Lorsque Noga vous emmène écouter les Psaumes – ses psaumes, nos psaumes – on a l’impression d’avancer à la fois en terrain connu et d’être emporté en terra incognita, un pied bien ancré dans la tradition et un autre qui s’envole à la rencontre d’autres sons, sans aucun sentiment de déséquilibre ou de malaise. Bien au contraire : on reconnaît les mots en hébreu, comme pithu li shaarei tsedekshir hamaalot ou hiné ma tovmais offerts à l’oreille avec des musiques nouvelles. Une plongée dans des textes anciens devenus universels et intemporels, auxquels Noga donne une texture neuve, une interprétation fraîche, une identité supplémentaire. Les Psaumes sont d’abord de la poésie attribuée au roi David, des mots qui se rencontrent, résonnent, s’entrechoquent, se répondent. D’autant plus avec les compositions musicales jazz, world, électro, de l’improvisation… Les vers ainsi revisités par la voix généreuse de Noga et ses rythmes engageants invitent à la relecture des Psaumes (tehilim) qui sont habituellement récités dans des circonstances incertaines voire inquiètes. LEV לב insuffle une autre émotion, une effervescence, une énergie qui pousse vers le haut et vers l’avant, qui ouvre l’horizon et mène au soleil.

L’artiste aux racines berlinoises, israéliennes et genevoises sort aujourd’hui son dixième album, le second en hébreu après NProject/Bereshit. Fruit de plusieurs années de recherches sur les Psaumes, leur signification, leur poésie, leur rythme, LEV séduit par sa vivacité sincère et sa joie communicative. Noga a retrouvé ses complices de longue date – Patrick Bebey au piano et Olivier Koundouno au violoncelle – tout en forgeant des alliances très prometteuses avec Arnaud Laprêt aux percussions (et mixage), Daniel de Morais au théorbe (un grand luth) et Asher Varadi à la guitare et à la basse électriques, au synthétiseur et au sampler. 

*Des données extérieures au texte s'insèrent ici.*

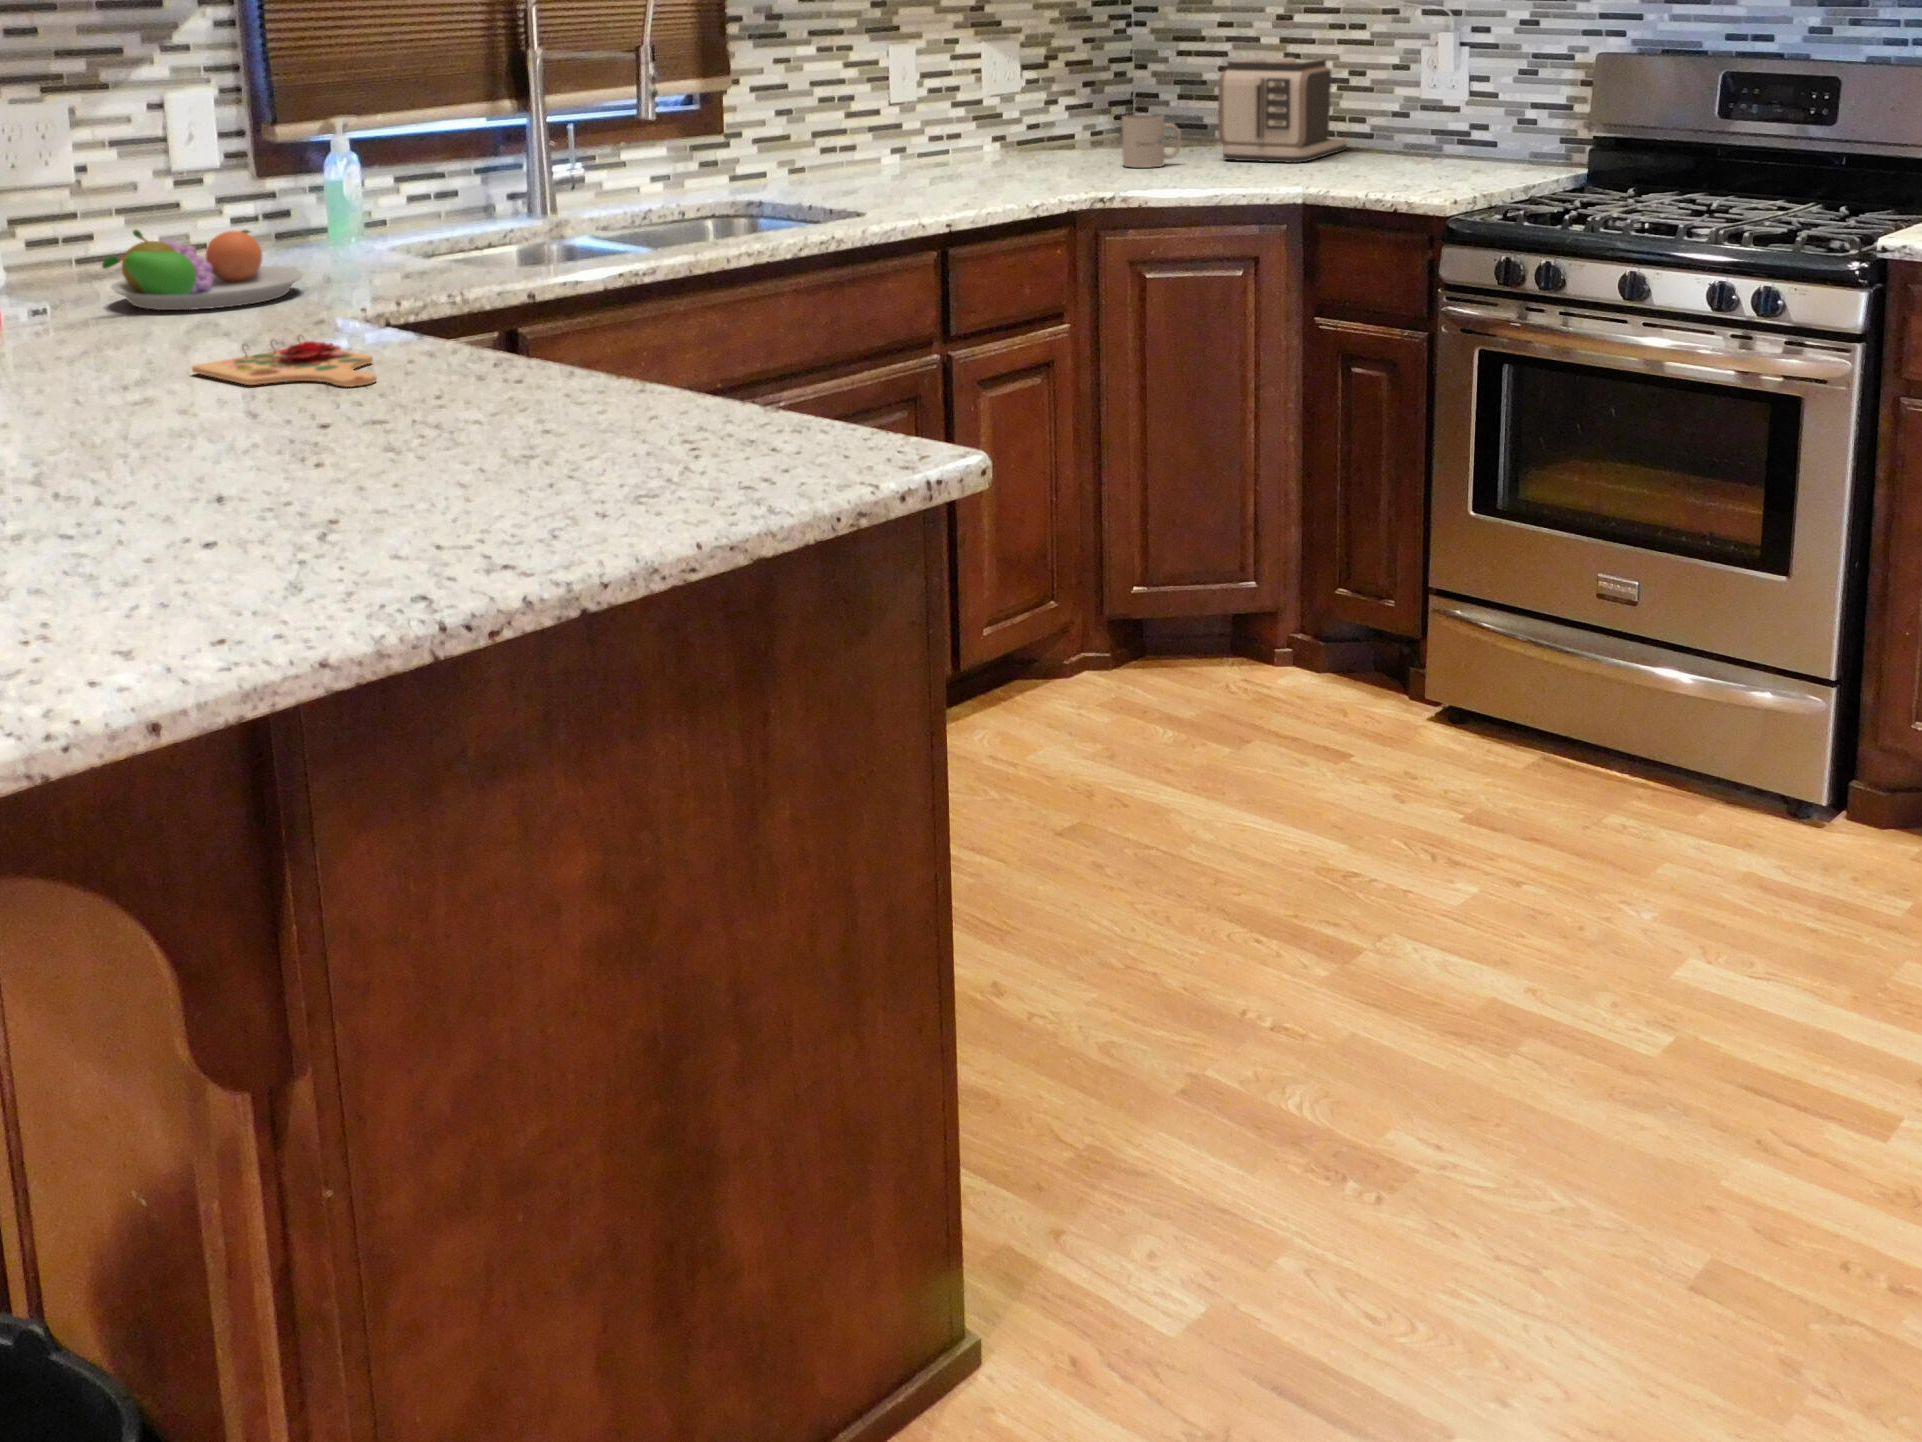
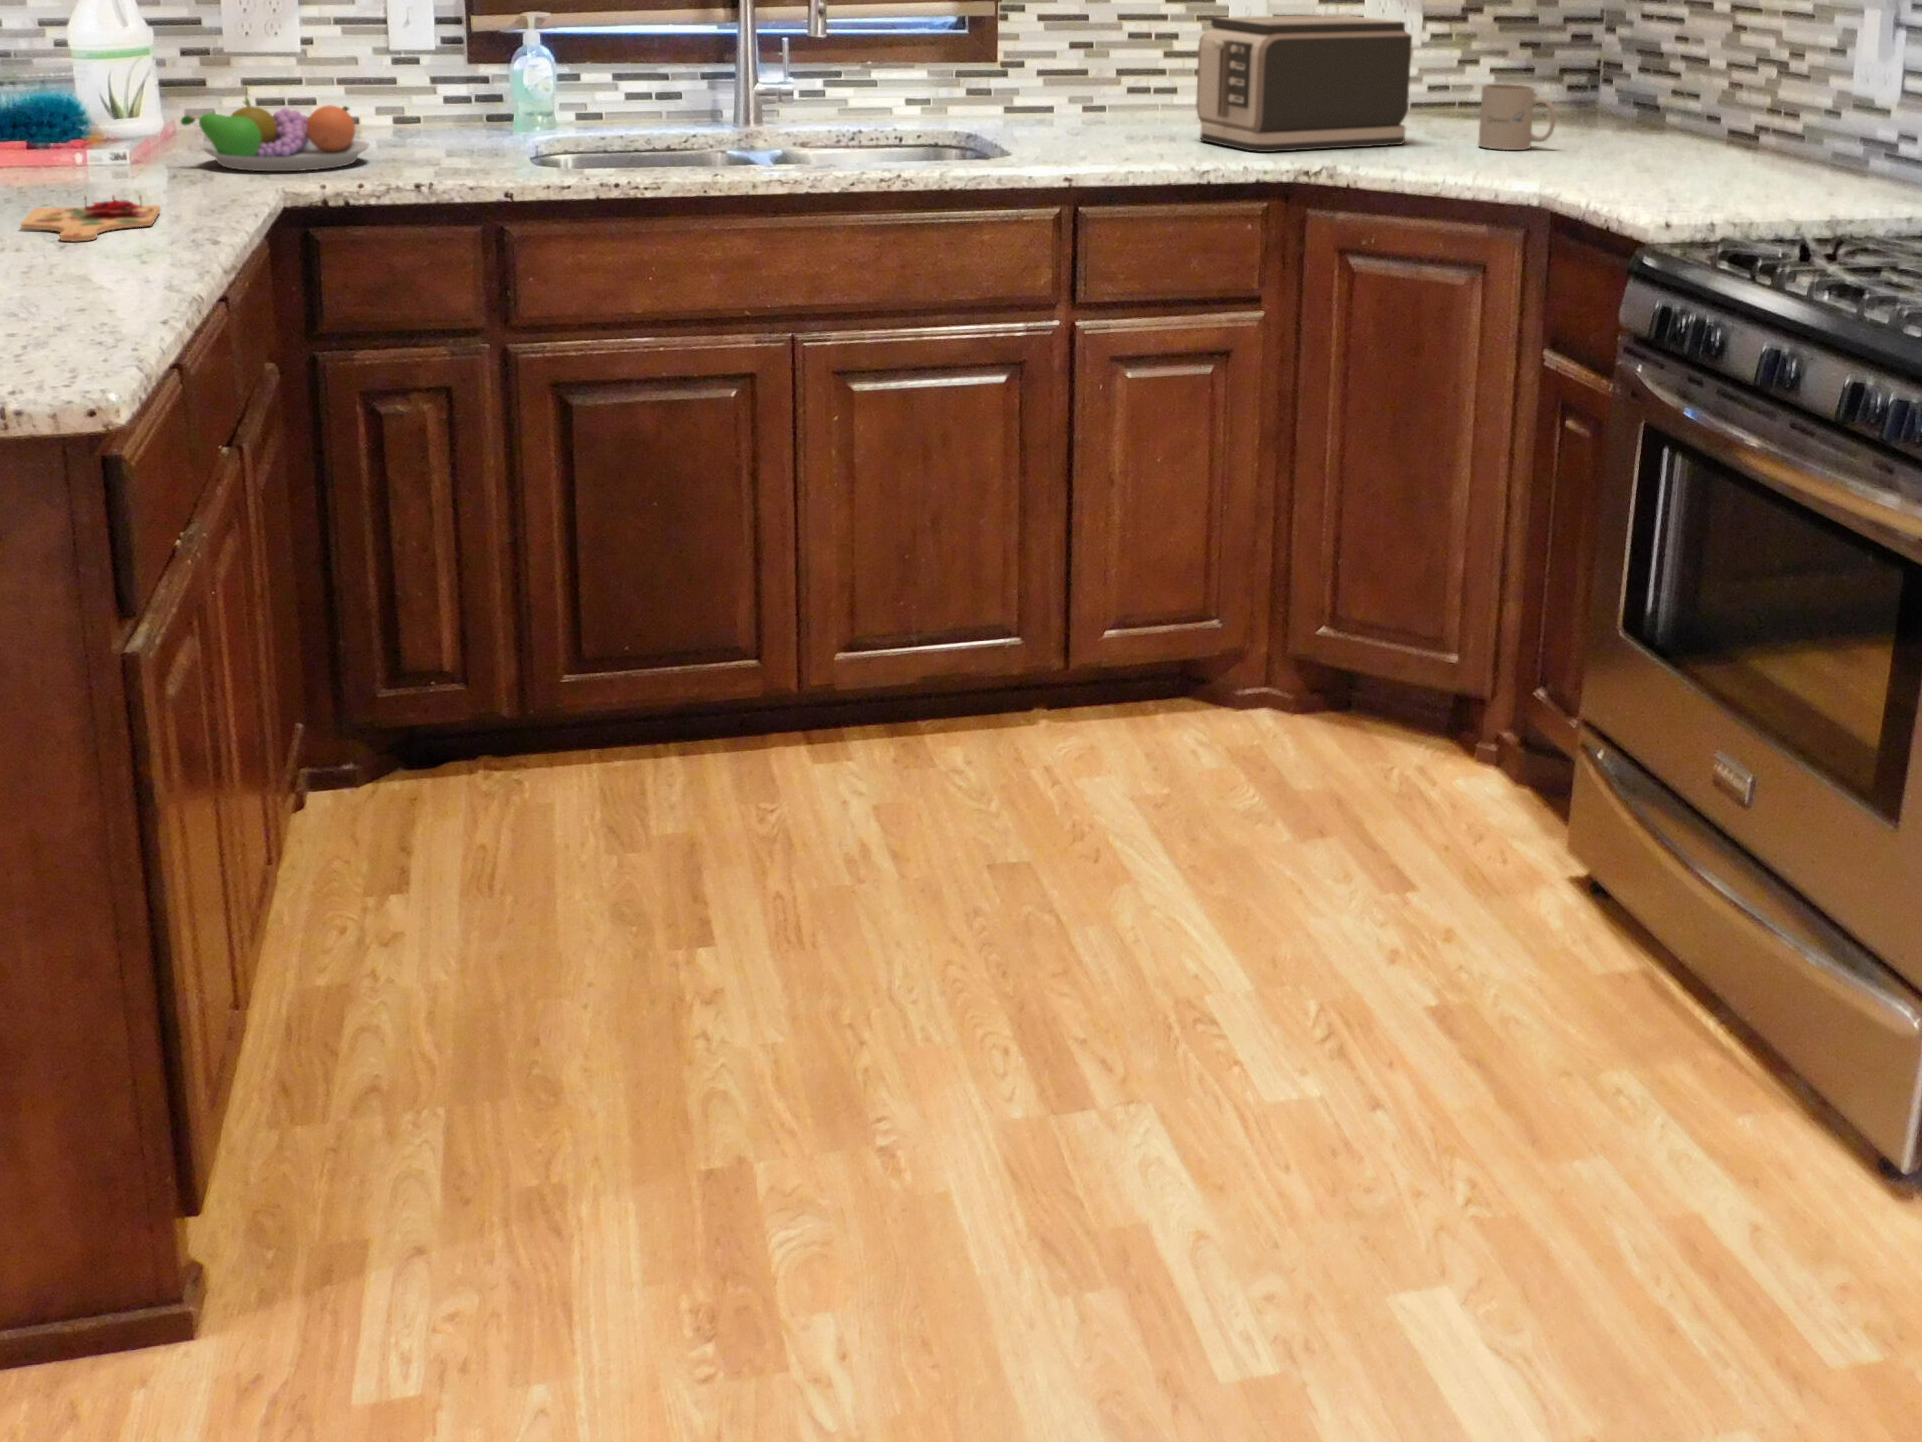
toaster: present [1218,57,1347,163] -> present [1196,15,1412,152]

Chaque morceau est un bijou d’inventivité, et aucun ne ressemble à un autre : Eli Ata, un rythme chaloupé à cinq temps avec des envolées de shofar qui accompagnent une improvisation vocale jazzy. Honneni est une balade à travers champ (ou à travers chant ?) dans laquelle cordes et synthé avancent entrelacés. Il y a le vibrato envoûtant d’un violoncelle en ouverture de « Shir » et l’énergie électrique de Shalom Aleihem, qui exprime l’impatience à accueillir les anges du Shabbat. 

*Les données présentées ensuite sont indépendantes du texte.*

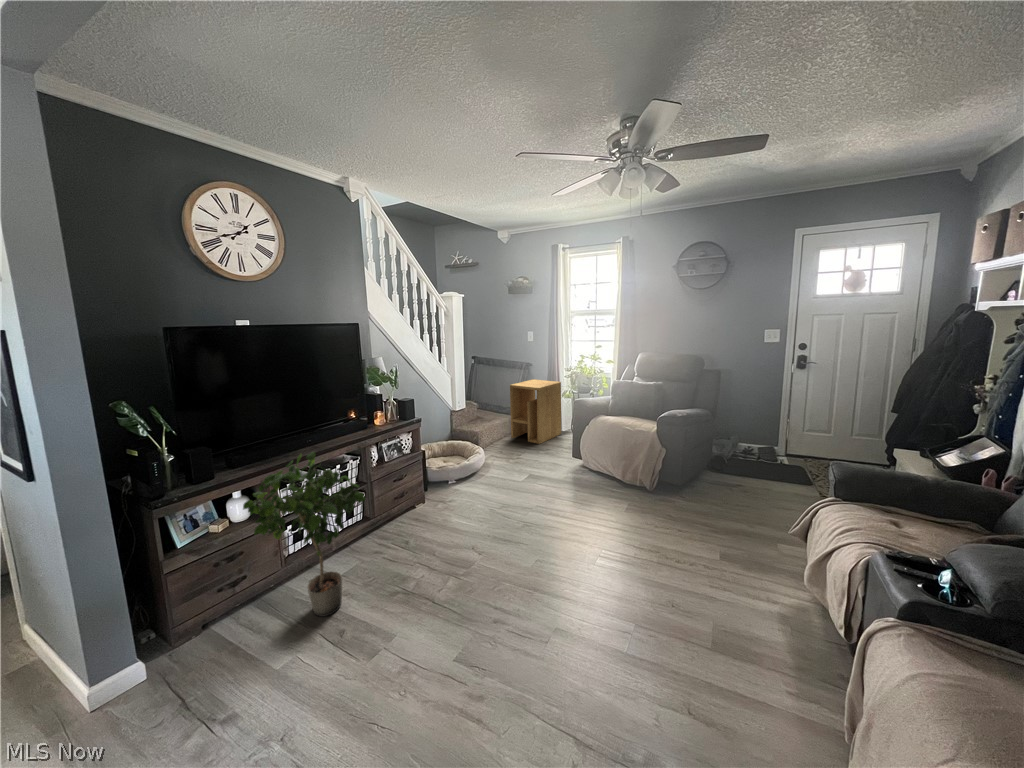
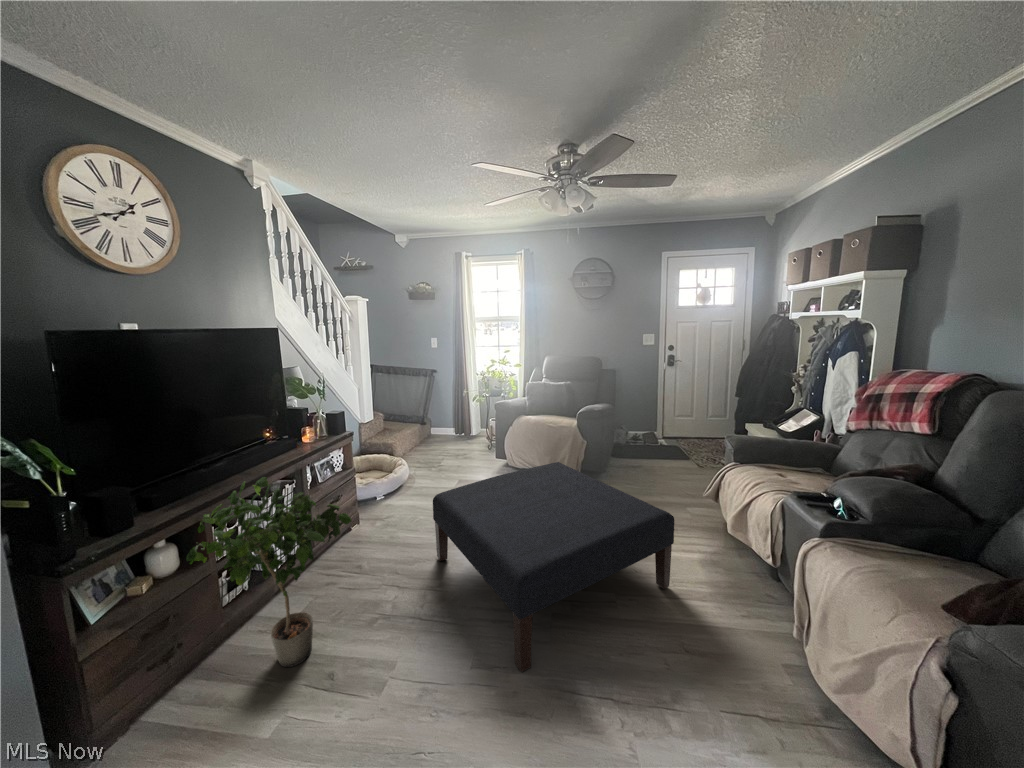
side table: present [510,379,561,444] -> none [424,386,476,449]
ottoman: none [470,470,718,681] -> present [433,462,674,672]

Peu importe si l’on comprend l’hébreu, si l’on reconnaît les vers, si l’on est familier des thématiques ou pas. La voix chaude de Noga nous guide vers un lieu ensoleillé, ouvert, généreux, lumineux comme elle et ses musiciens. On n’a qu’un seul regret : que l’album ne contienne que onze titres… mais on peut se réjouir de voir les musiciens sur scène lors d’une prochaine tournée européenne.